* Problem description *
Report each line of the records where "linejoin" occurs.

[Start of Attachment]

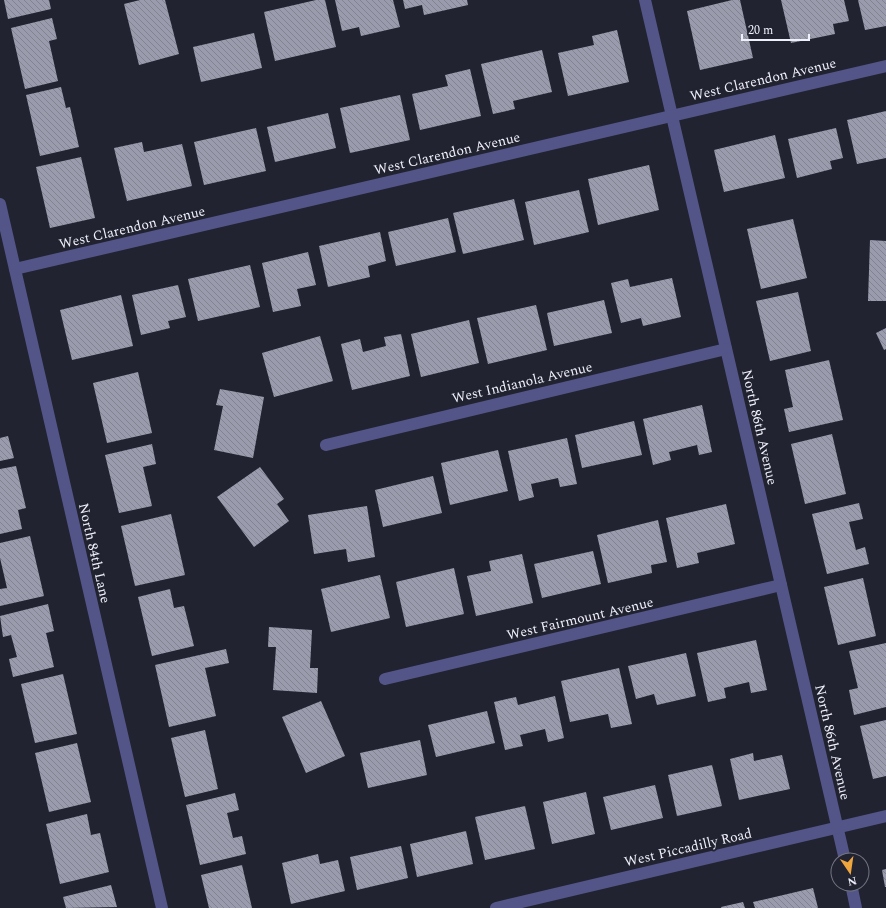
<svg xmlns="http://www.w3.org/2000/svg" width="886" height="908" viewBox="0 0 886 908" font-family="Spectral,serif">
  <defs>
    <pattern id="building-back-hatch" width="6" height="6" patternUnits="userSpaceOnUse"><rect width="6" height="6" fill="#9a9cae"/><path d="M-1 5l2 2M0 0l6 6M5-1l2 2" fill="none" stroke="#818390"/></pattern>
  </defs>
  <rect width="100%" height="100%" fill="#222331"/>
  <g fill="url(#building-back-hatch)">
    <path d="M 4,0 L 49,0 L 51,9 L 8,19 Z"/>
    <path d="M 140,0 L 165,0 L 179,54 L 139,65 L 124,4 Z"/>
    <path d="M 316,0 L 325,0 L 336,47 L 275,61 L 264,12 Z"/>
    <path d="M 335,0 L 393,0 L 400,27 L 361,36 L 359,27 L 342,31 Z"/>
    <path d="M 403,0 L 467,0 L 468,5 L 424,15 L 422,5 L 405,9 Z"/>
    <path d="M 732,0 L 740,0 L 753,58 L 700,70 L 687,11 Z"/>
    <path d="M 781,0 L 844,0 L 849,21 L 833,24 L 835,34 L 791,43 Z"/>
    <path d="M 858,0 L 886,0 L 886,26 L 865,30 Z"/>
    <path d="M 52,18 L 57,39 L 49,41 L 58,81 L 25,89 L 11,28 Z"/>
    <path d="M 617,30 L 629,82 L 568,96 L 558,53 L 594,45 L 592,36 Z"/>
    <path d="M 254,33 L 262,68 L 201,82 L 193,47 Z"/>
    <path d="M 542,50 L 552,92 L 513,101 L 515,109 L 493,114 L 481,64 Z"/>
    <path d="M 470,69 L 481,116 L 420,130 L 412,94 L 448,86 L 445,75 Z"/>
    <path d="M 61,87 L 66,108 L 70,107 L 79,147 L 40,156 L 26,95 Z"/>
    <path d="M 400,95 L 410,140 L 350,153 L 340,108 Z"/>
    <path d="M 886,111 L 886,158 L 857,164 L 847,120 Z"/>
    <path d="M 328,113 L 336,148 L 275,162 L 267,127 Z"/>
    <path d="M 256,128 L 266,171 L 204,185 L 194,142 Z"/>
    <path d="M 836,128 L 843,158 L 830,161 L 832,169 L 797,178 L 788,139 Z"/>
    <path d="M 775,135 L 785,178 L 724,192 L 714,150 Z"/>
    <path d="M 142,142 L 144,152 L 182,144 L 192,186 L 127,201 L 114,148 Z"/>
    <path d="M 81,157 L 95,218 L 50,228 L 36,167 Z"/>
    <path d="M 649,165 L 659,210 L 598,225 L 588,179 Z"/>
    <path d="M 579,190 L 589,232 L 534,245 L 525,202 Z"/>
    <path d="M 514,199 L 524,240 L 463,254 L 453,213 Z"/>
    <path d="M 448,218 L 456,252 L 396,266 L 388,232 Z"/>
    <path d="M 793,219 L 807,278 L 761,289 L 747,229 Z"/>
    <path d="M 380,232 L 386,261 L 368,266 L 370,277 L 328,287 L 319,246 Z"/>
    <path d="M 870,240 L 886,241 L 886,301 L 868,301 Z"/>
    <path d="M 308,252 L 316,285 L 297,289 L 301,306 L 273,312 L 262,263 Z"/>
    <path d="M 250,265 L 260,307 L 198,321 L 188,279 Z"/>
    <path d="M 672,278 L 681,317 L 643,326 L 641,318 L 621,323 L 611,283 L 628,279 L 630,287 Z"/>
    <path d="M 178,285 L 186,317 L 168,321 L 170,328 L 141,335 L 132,295 Z"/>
    <path d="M 798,292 L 811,351 L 770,361 L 756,301 Z"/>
    <path d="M 121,295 L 133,346 L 72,360 L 60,310 Z"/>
    <path d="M 604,300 L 612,333 L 554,346 L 547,313 Z"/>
    <path d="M 536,305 L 547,350 L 488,364 L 477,318 Z"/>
    <path d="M 469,320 L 479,363 L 421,377 L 411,334 Z"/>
    <path d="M 886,328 L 886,349 L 884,350 L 876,333 Z"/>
    <path d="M 401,334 L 410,376 L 352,390 L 341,344 L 360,339 L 363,352 L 386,346 L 384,337 Z"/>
    <path d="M 320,336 L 333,381 L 274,397 L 262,353 Z"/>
    <path d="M 829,360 L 843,420 L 789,432 L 784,409 L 793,407 L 785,370 Z"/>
    <path d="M 138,372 L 152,433 L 107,443 L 93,383 Z"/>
    <path d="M 220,389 L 264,397 L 253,458 L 214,450 L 223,406 L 216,405 Z"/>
    <path d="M 702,405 L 712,452 L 699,455 L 697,445 L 669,452 L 671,460 L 653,465 L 643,419 Z"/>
    <path d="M 634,421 L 642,455 L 582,468 L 575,435 Z"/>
    <path d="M 832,434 L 846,494 L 805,504 L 791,444 Z"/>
    <path d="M 8,436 L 14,458 L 0,461 L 0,438 Z"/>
    <path d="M 567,438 L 577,484 L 560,487 L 558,478 L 531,484 L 534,497 L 519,501 L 508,451 Z"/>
    <path d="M 152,444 L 156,464 L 143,467 L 152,506 L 119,513 L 105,455 Z"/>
    <path d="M 498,450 L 508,491 L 450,505 L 441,463 Z"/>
    <path d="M 16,466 L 26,508 L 18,510 L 22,529 L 0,534 L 0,469 Z"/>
    <path d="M 260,467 L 284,499 L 277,504 L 289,521 L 254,547 L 217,497 Z"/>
    <path d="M 433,476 L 442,513 L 383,527 L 375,490 Z"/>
    <path d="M 859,503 L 863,519 L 849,522 L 856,550 L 865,547 L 869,564 L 827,574 L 812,514 Z"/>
    <path d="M 726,504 L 735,544 L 697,553 L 699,563 L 677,568 L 666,518 Z"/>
    <path d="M 367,506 L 375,557 L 348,562 L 346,549 L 314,554 L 308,515 Z"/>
    <path d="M 171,514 L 185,575 L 135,586 L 121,526 Z"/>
    <path d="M 658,520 L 667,562 L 651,565 L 652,573 L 608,583 L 597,535 Z"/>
    <path d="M 30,536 L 44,596 L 0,606 L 0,589 L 7,588 L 0,558 L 0,543 Z"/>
    <path d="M 593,551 L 601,584 L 542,598 L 534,564 Z"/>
    <path d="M 522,554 L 533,603 L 476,616 L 467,576 L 491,571 L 489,561 Z"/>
    <path d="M 454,568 L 464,614 L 406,627 L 396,582 Z"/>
    <path d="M 380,575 L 390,618 L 331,632 L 321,589 Z"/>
    <path d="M 863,578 L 876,636 L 838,645 L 824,587 Z"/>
    <path d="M 170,589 L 174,608 L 184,606 L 194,646 L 152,656 L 138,597 Z"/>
    <path d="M 48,604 L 54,631 L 46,633 L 54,667 L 13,677 L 9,659 L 17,657 L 11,635 L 3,637 L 0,616 Z"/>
    <path d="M 269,627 L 312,630 L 310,668 L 318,668 L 317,693 L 273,690 L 276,647 L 268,647 Z"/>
    <path d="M 756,640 L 767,690 L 751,693 L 749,682 L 724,688 L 726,698 L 708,702 L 697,653 Z"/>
    <path d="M 886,643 L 886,707 L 854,715 L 849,690 L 858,688 L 849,651 Z"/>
    <path d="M 226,649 L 229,663 L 205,668 L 216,716 L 169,727 L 155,665 Z"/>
    <path d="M 686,653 L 696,696 L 657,705 L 654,694 L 636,699 L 628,666 Z"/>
    <path d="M 619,668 L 632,724 L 611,728 L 608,714 L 570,722 L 561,681 Z"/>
    <path d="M 63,674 L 77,734 L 35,743 L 21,684 Z"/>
    <path d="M 555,696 L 564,738 L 548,742 L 545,729 L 520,735 L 523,746 L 505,750 L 494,702 L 516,697 L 518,705 Z"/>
    <path d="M 321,701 L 345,756 L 306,773 L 282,717 Z"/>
    <path d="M 487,711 L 495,743 L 436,757 L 428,725 Z"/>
    <path d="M 886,720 L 886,776 L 873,779 L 860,726 Z"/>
    <path d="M 205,730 L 218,789 L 185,797 L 171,738 Z"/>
    <path d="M 420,740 L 427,775 L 368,788 L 360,753 Z"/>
    <path d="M 77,743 L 91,802 L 49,812 L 35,753 Z"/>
    <path d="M 753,753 L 754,761 L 782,755 L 790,789 L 739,800 L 730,759 Z"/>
    <path d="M 712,765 L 722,806 L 677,816 L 668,775 Z"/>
    <path d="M 655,785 L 663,818 L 611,830 L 603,797 Z"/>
    <path d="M 586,792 L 595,834 L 552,844 L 543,802 Z"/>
    <path d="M 235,793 L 239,810 L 227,813 L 233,838 L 242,836 L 246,854 L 200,865 L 186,805 Z"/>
    <path d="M 525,806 L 535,849 L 485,860 L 475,817 Z"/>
    <path d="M 87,814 L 91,835 L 100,833 L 109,872 L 60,884 L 46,824 Z"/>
    <path d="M 466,831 L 473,864 L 417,877 L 410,844 Z"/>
    <path d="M 401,846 L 408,878 L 357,890 L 350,857 Z"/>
    <path d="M 318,854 L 320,864 L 338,860 L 345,891 L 291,904 L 282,863 Z"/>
    <path d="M 242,865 L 252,908 L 209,908 L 201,875 Z"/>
    <path d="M 886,869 L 886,887 L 885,887 L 882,870 Z"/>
    <path d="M 111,885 L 117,907 L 66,908 L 63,897 Z"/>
    <path d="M 813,888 L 818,908 L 755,908 L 753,902 Z"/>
    <path d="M 743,902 L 745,908 L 721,908 L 721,907 Z"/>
  </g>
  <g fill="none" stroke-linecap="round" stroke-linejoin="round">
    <g stroke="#535588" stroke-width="12">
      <path d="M 645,0 L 845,860"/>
      <path d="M 0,204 L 162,908"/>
      <path d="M 15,269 L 886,66"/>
      <path d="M 326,445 L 726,349"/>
      <path d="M 385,679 L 781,585"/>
      <path d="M 851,884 L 856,908"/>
      <path d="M 496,908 L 886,816"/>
    </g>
  </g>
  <g text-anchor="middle" stroke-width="4" stroke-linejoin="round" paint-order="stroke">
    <g font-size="14" fill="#eff0fa" stroke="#222331">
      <text transform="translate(763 79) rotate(-13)" y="5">West Clarendon Avenue</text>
      <text transform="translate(447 153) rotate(-13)" y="5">West Clarendon Avenue</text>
      <text transform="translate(132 227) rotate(-13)" y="5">West Clarendon Avenue</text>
      <text transform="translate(522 382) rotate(-13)" y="5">West Indianola Avenue</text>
      <text transform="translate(760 427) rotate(77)" y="5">North 86th Avenue</text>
      <text transform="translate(95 553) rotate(77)" y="5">North 84th Lane</text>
      <text transform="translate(580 618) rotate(-13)" y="5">West Fairmount Avenue</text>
      <text transform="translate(833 742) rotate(77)" y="5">North 86th Avenue</text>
      <text transform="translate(688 847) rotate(-13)" y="5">West Piccadilly Road</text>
    </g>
  </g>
  <g transform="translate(850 872) rotate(167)"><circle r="19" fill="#222331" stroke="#747581"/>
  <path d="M0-3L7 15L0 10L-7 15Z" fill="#f0a63f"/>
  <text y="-6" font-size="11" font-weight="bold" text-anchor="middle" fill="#eff0fa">N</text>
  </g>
  <path d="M742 34v6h67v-6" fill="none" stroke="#eff0fa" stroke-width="2"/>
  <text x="748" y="34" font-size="12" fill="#eff0fa" stroke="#222331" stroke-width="3" paint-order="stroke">20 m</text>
</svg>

[End of Attachment]

* Exercise solution *
  <g fill="none" stroke-linecap="round" stroke-linejoin="round">
  <g text-anchor="middle" stroke-width="4" stroke-linejoin="round" paint-order="stroke">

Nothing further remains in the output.